> **Work instructions**
Report every line of the listing that contains the string "daily", copying each line in full. Matches must agree in case.

◆ ◆ ◆ ◆ ◆ ◆ ◆

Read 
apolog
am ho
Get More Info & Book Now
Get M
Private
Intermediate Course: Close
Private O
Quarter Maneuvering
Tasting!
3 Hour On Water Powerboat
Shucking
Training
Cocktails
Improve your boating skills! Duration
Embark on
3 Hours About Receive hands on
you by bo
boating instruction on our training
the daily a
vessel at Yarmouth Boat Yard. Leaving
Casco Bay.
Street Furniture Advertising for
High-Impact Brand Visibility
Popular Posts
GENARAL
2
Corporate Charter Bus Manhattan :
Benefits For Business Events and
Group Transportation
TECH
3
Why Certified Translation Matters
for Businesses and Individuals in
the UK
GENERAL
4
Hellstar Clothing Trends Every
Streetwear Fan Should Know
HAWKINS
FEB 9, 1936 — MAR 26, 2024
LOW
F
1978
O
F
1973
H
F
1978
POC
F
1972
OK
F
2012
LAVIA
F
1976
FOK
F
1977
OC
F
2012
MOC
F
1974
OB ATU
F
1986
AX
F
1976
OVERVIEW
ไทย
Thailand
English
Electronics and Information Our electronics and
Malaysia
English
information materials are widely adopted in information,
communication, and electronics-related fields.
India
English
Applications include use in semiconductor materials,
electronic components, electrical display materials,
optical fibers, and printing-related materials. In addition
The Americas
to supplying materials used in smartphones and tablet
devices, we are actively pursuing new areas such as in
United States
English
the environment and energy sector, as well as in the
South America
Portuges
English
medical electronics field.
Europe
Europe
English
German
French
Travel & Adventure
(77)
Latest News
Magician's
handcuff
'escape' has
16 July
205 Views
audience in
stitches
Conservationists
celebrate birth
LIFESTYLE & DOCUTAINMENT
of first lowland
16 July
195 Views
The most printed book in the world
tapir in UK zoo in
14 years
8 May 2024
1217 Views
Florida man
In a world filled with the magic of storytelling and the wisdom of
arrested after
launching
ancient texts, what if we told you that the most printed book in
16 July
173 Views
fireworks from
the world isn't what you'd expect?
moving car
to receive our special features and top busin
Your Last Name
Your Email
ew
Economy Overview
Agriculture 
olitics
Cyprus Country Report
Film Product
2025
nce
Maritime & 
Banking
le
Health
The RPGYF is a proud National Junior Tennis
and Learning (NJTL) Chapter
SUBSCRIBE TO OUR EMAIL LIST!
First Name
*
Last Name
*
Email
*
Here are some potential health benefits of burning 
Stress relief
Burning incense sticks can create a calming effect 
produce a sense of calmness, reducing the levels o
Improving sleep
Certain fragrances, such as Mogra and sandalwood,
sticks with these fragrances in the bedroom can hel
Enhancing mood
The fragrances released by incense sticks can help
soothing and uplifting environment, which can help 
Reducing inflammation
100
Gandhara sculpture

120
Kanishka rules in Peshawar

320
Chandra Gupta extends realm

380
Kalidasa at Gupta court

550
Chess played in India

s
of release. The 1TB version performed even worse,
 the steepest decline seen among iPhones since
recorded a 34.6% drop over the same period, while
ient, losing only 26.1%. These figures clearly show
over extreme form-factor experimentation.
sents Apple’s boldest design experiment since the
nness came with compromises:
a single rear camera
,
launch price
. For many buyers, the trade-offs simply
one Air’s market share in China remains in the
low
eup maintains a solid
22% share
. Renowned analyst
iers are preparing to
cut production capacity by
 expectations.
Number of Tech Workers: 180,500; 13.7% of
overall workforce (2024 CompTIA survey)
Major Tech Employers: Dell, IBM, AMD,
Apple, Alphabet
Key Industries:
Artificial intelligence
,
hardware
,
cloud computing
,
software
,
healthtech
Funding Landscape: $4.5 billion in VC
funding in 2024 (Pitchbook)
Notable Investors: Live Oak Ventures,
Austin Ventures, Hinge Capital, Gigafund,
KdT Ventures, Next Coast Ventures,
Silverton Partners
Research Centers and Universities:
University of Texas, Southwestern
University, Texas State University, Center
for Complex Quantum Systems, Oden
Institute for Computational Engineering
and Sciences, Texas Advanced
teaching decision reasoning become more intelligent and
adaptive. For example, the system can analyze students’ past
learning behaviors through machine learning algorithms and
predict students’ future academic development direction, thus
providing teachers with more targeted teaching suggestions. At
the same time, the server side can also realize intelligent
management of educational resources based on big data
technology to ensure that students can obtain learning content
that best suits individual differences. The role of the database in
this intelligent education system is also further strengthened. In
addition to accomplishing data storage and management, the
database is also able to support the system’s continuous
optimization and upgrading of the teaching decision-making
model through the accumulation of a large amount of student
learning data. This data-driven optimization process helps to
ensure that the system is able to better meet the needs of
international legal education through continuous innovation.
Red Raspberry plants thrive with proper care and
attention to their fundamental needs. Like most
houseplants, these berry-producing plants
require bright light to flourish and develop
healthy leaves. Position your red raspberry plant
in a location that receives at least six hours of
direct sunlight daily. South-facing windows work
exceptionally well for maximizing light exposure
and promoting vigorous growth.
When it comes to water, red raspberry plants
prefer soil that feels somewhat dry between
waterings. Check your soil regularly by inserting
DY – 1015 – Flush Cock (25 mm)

◆ ◆ ◆ ◆ ◆ ◆ ◆

> **Answer space**
the daily a
direct sunlight daily. South-facing windows work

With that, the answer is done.